Front-end code edit data
- Opening Delimiter -

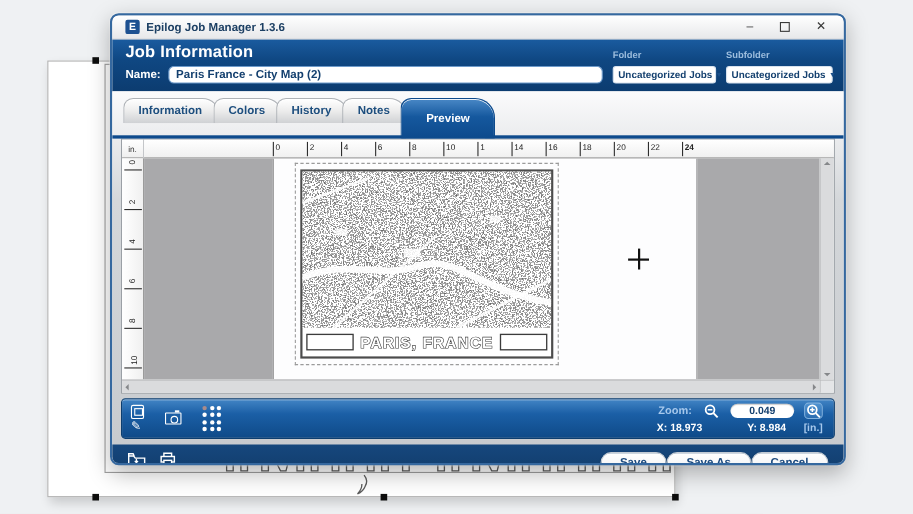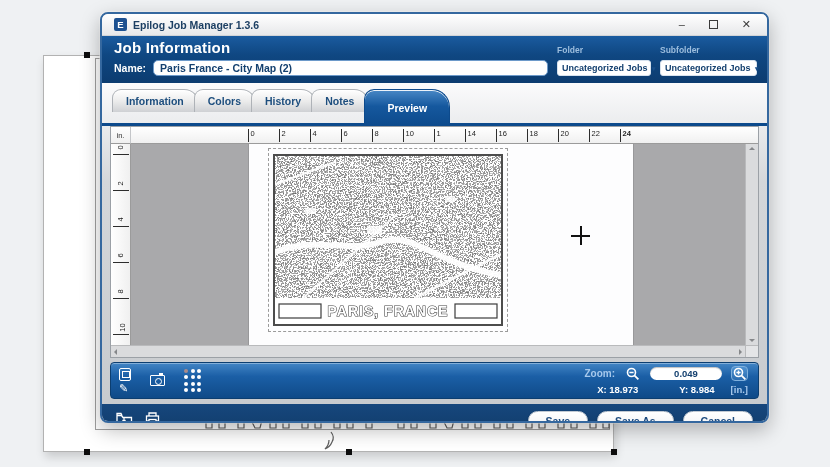--- a/index.html
+++ b/index.html
@@ -118,35 +118,35 @@
   .pencil-icon{color:#fff;font-size:11px;line-height:11px;transform:rotate(0deg);}
   .camera-icon{width:15px;height:11px;border:1.3px solid #fff;border-radius:1px;position:relative;}
   .camera-icon::before{content:"";position:absolute;left:4px;top:1.5px;width:5px;height:5px;border:1.2px solid #fff;border-radius:50%;}
   .camera-icon::after{content:"";position:absolute;right:1px;top:-3px;width:4px;height:2px;background:#fff;}
   .dotgrid{display:grid;grid-template-columns:repeat(3,4px);grid-auto-rows:4px;gap:2.5px;}
   .dot{width:4px;height:4px;border-radius:50%;background:#fff;}
   .dot.first{background:#a98b8b;}
   .sb-right{margin-left:auto;display:flex;flex-direction:column;justify-content:center;gap:3px;padding-right:2px;}
   .sb-row{display:flex;align-items:center;justify-content:flex-end;gap:9px;}
   .zoom-label{font-size:10px;font-weight:bold;color:#a6c8ec;}
-  .zoom-pill{width:72px;height:13px;border-radius:7px;background:#fff;display:flex;align-items:center;
+  .zoom-pill{width:58px;height:13px;border-radius:7px;background:#fff;display:flex;align-items:center;
              justify-content:center;font-size:9.5px;font-weight:bold;color:#14406f;box-shadow:inset 0 1px 1px rgba(0,0,0,.25);}
   .zbtn{width:17px;height:15px;display:flex;align-items:center;justify-content:center;border-radius:4px;}
   .zbtn.boxed{background:linear-gradient(#4f92d0,#2a6cb0);border:1px solid #7fb0dd;}
   .coord{font-size:9.5px;font-weight:bold;color:#fff;margin-left:25px;}
   .unit{font-size:9.5px;font-weight:bold;color:#a6c8ec;text-align:right;}
 
   
   .footer{flex:0 0 auto;height:33px;margin-top:5px;background:linear-gradient(180deg,#16477d,#103a68);
           border-radius:0 0 6px 6px;margin-left:-8px;margin-right:-8px;display:flex;align-items:center;
           padding:0 14px;gap:12px;}
   .fbtn{height:19px;padding:0 17px;border-radius:10px;background:linear-gradient(#ffffff,#f0f1f3);
         border:1px solid #c2cad3;font-size:10.5px;font-weight:bold;color:#1c4a7e;display:flex;
         align-items:center;box-shadow:0 1px 2px rgba(0,0,0,.3);cursor:default;}
-  .fbtn-group{margin-left:auto;display:flex;gap:9px;}
+  .fbtn-group{margin-left:auto;display:flex;}
 </style>
 </head>
 <body>
 
 <div class="bg-page"></div>
 <div class="bg-inner-rect"></div>
 <svg class="bg-letterfeet" width="415" height="18" viewBox="0 0 415 18">
   <path fill="none" stroke="#5d5d5d" stroke-width="1.2" d="M1,1 v8 h6 v-8 M14,1 v8 h6 v-8
        M33,1 v8 h6 v-8 M46,1 l4,8 h5 l2,-8
        M65,1 v8 h6 v-8 M78,1 v8 h6 v-8

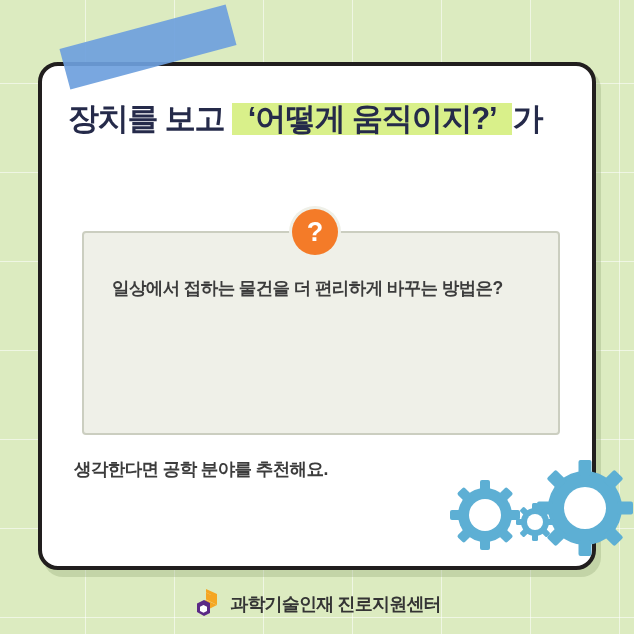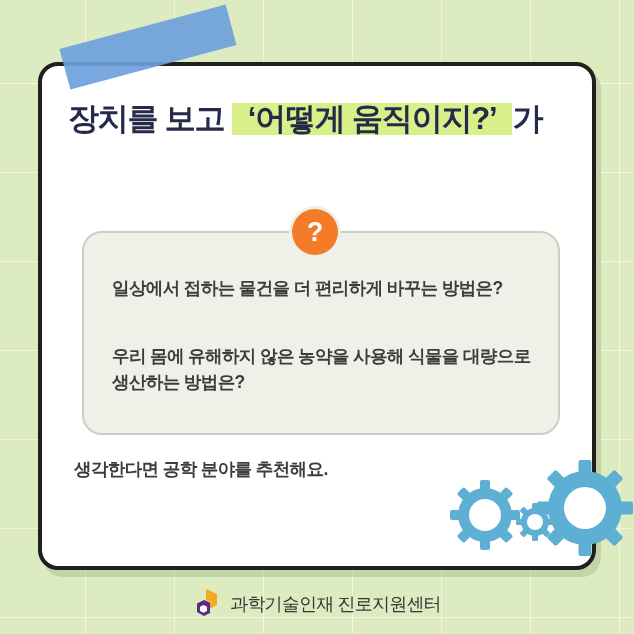--- a/index.html
+++ b/index.html
@@ -82,21 +82,21 @@
   
   #qbox {
     position: absolute;
     left: 82px;
     top: 231px;
     width: 478px;
     height: 204px;
     box-sizing: border-box;
     background: #eff0e8;
     border: 2px solid #cbcec0;
-    border-radius: 20px;
+    border-radius: 4px;
     z-index: 3;
   }
   #qmark {
     position: absolute;
     left: 292px;
     top: 209px;
     width: 46px;
     height: 46px;
     border-radius: 50%;
     background: #f47b28;
@@ -160,41 +160,40 @@
     height: 42px;
     display: flex;
     align-items: center;
     justify-content: center;
     gap: 9px;
     z-index: 4;
   }
   #footer-logo { width: 28px; height: 32px; flex: 0 0 auto; }
   #footer-text {
     font-size: 18px;
-    font-weight: normal;
+    font-weight: bold;
     color: #343434;
     letter-spacing: -0.8px;
   }
 </style>
 </head>
 <body>
 
 <div id="bg-grid"></div>
 
 <div id="card"></div>
 
 <div id="tape"></div>
 
 <div id="title">
   <div class="title-line"><span>장치를 보고 </span><span class="hl">‘어떻게 움직이지?’</span><span>가</span></div>
 </div>
 
 <div id="qbox">
   <div class="qtext" id="qtext-1">일상에서 접하는 물건을 더 편리하게 바꾸는 방법은?</div>
-  <div class="qtext" id="qtext-2">우리 몸에 유해하지 않은 농약을 사용해 식물을 대량으로 생산하는 방법은?</div>
 </div>
 <div id="qmark">?</div>
 
 <div id="closing">
   <div class="closing-line">생각한다면 공학 분야를 추천해요.</div>
 </div>
 
 <div id="gears">
   <svg width="189" height="115" viewBox="0 0 189 115">
     <g fill="#5dafd4">

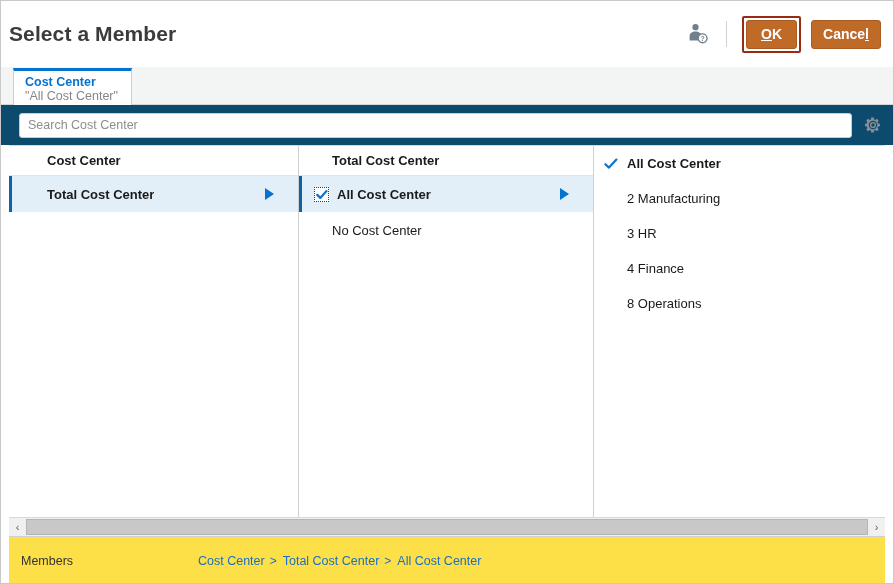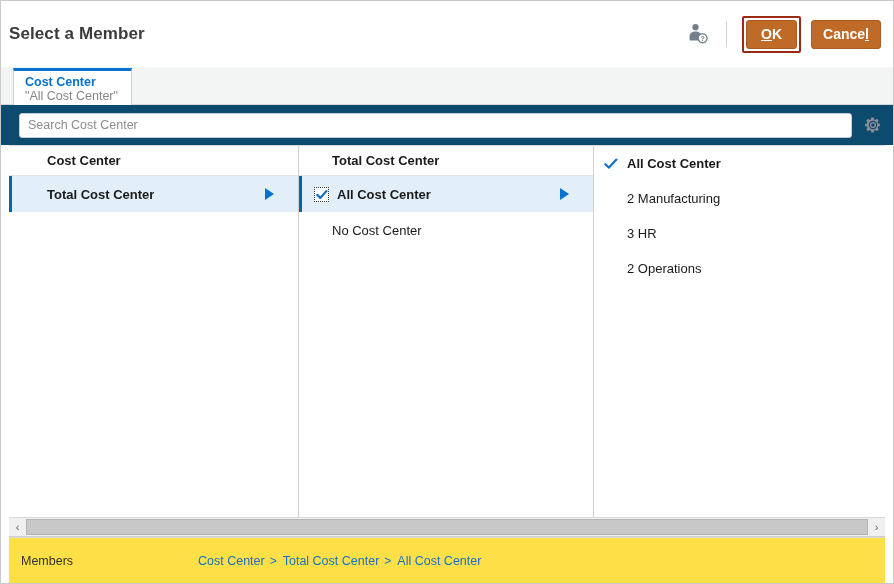--- a/index.html
+++ b/index.html
@@ -30,21 +30,21 @@
     position: relative;
     height: 66px;
     flex: 0 0 66px;
     background: #ffffff;
     display: flex;
     align-items: center;
     padding: 0 12px 0 8px;
     box-sizing: border-box;
   }
   .dialog-title {
-    font-size: 17px;
+    font-size: 21px;
     font-weight: bold;
     color: #3b3b3b;
     letter-spacing: .1px;
     white-space: nowrap;
   }
   .header-actions {
     margin-left: auto;
     display: flex;
     align-items: center;
     gap: 4px;
@@ -399,21 +399,24 @@
         </span>
         <span class="row-label">All Cost Center</span>
       </div>
       <div class="row">
         <span class="row-label">2 Manufacturing</span>
       </div>
       <div class="row">
         <span class="row-label">3 HR</span>
       </div>
       <div class="row">
-        <span class="row-label">2 Operations</span>
+        <span class="row-label">4 Finance</span>
+      </div>
+      <div class="row">
+        <span class="row-label">8 Operations</span>
       </div>
     </div>
   </div>
 
   <div class="hscroll">
     <div class="sb-btn">‹</div>
     <div class="sb-track">
       <div class="sb-thumb"></div>
     </div>
     <div class="sb-btn">›</div>

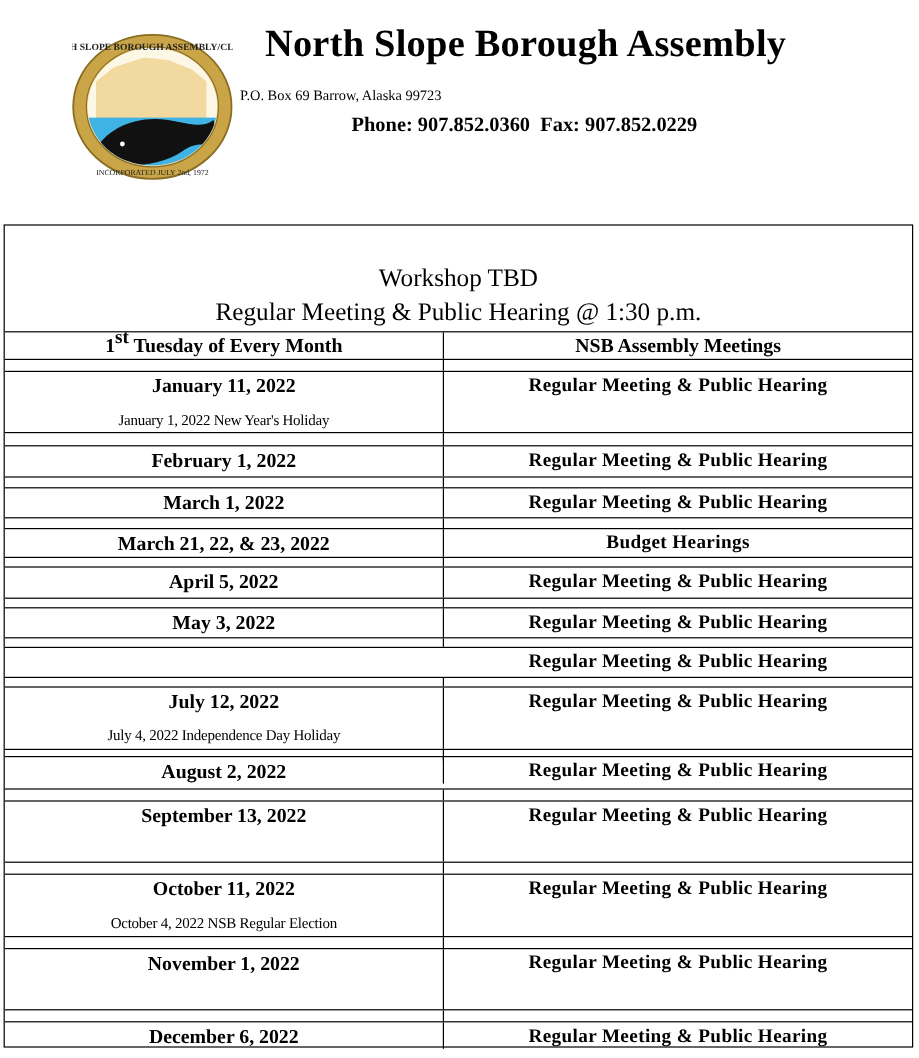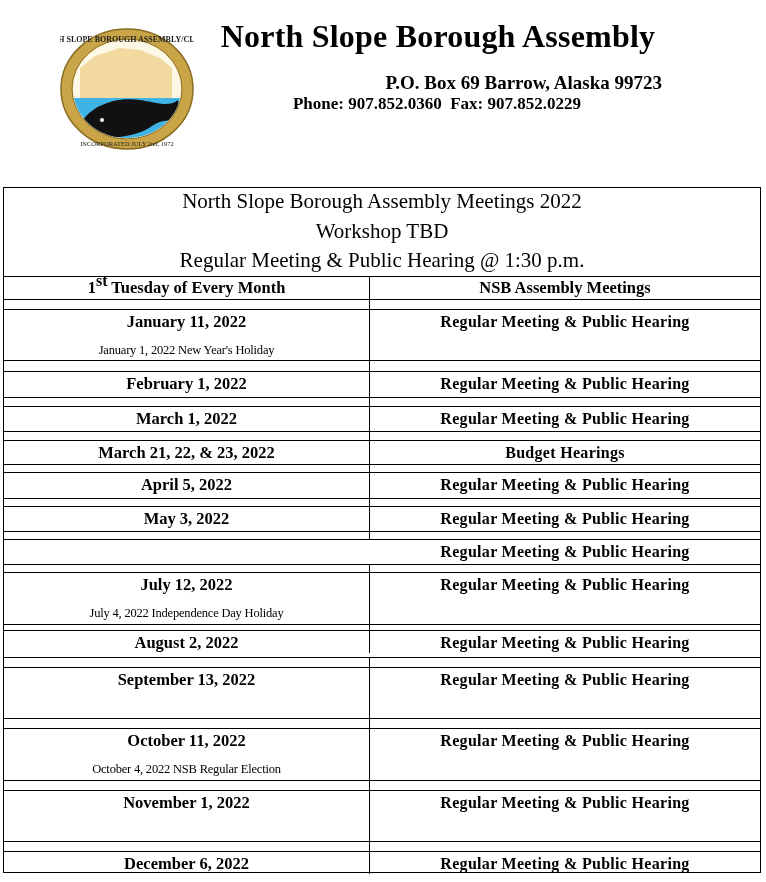--- a/index.html
+++ b/index.html
@@ -1,21 +1,21 @@
 <!DOCTYPE html>
 <html><head>
   <meta charset="utf-8">
   <style>
     html, body { margin: 0; padding: 0; background: #ffffff; }
     body { width: 766px; height: 882px; position: relative; overflow: hidden; font-family: "Liberation Serif", "DejaVu Serif", serif; color: #000; }
 
     .logo { position: absolute; left: 60px; top: 28px; width: 134px; height: 122px; }
 
     .org-title { position: absolute; left: 200px; top: 18px; width: 476px; text-align: center; font-size: 32px; font-weight: bold; letter-spacing: 0.2px; }
-    .org-address { position: absolute; left: 200px; top: 72px; width: 462px; text-align: right; font-size: 19px; font-weight: bold; }
+    .org-address { position: absolute; left: 200px; top: 72px; width: 462px; text-align: left; font-size: 12px; font-weight: normal; }
     .org-phone { position: absolute; left: 206px; top: 94px; width: 462px; text-align: center; font-size: 17px; font-weight: bold; white-space: pre; }
 
     .sched { position: absolute; left: 3px; top: 187px; width: 758px; height: 686px; border: 1.5px solid #000; box-sizing: border-box; }
     .title-block { position: absolute; left: 0; top: 0; width: 100%; height: 88px; text-align: center; }
     .title-line { position: absolute; left: 0; width: 100%; text-align: center; font-size: 21px; }
     .t1 { top: 1px; } .t2 { top: 31px; } .t3 { top: 60px; }
 
     .row { position: absolute; left: 0; width: 100%; border-top: 1.5px solid #000; box-sizing: border-box; }
     .cell { position: absolute; top: 0; height: 100%; box-sizing: border-box; text-align: center; }
     .cell.left { left: 0; width: 366px; border-right: 1.5px solid #000; }
@@ -50,21 +50,20 @@
     <text x="67" y="118" text-anchor="middle" font-size="6.5" fill="#222" font-family="Liberation Serif, serif">INCORPORATED JULY 2nd, 1972</text>
   </svg>
 </div>
 
 <div class="org-title">North Slope Borough Assembly</div>
 <div class="org-address">P.O. Box 69 Barrow, Alaska 99723</div>
 <div class="org-phone">Phone: 907.852.0360  Fax: 907.852.0229</div>
 
 <div class="sched">
   <div class="title-block">
-    <div class="title-line t1">North Slope Borough Assembly Meetings 2022</div>
     <div class="title-line t2">Workshop TBD</div>
     <div class="title-line t3">Regular Meeting &amp; Public Hearing @ 1:30 p.m.</div>
   </div>
 
   <div class="row" style="top:88px;height:23px;">
     <div class="cell left">
       <span class="hdr-text"><span>1</span><sup>st</sup><span> Tuesday of Every Month</span></span>
     </div>
     <div class="cell right">
       <span class="hdr-text">NSB Assembly Meetings</span>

- Closing Delimiter -

Instructions to follow: Every line above that holds the string "qtext" should be copied out.

Response to the task:
   <div class="qtext" id="qtext-1">일상에서 접하는 물건을 더 편리하게 바꾸는 방법은?</div>
-  <div class="qtext" id="qtext-2">우리 몸에 유해하지 않은 농약을 사용해 식물을 대량으로 생산하는 방법은?</div>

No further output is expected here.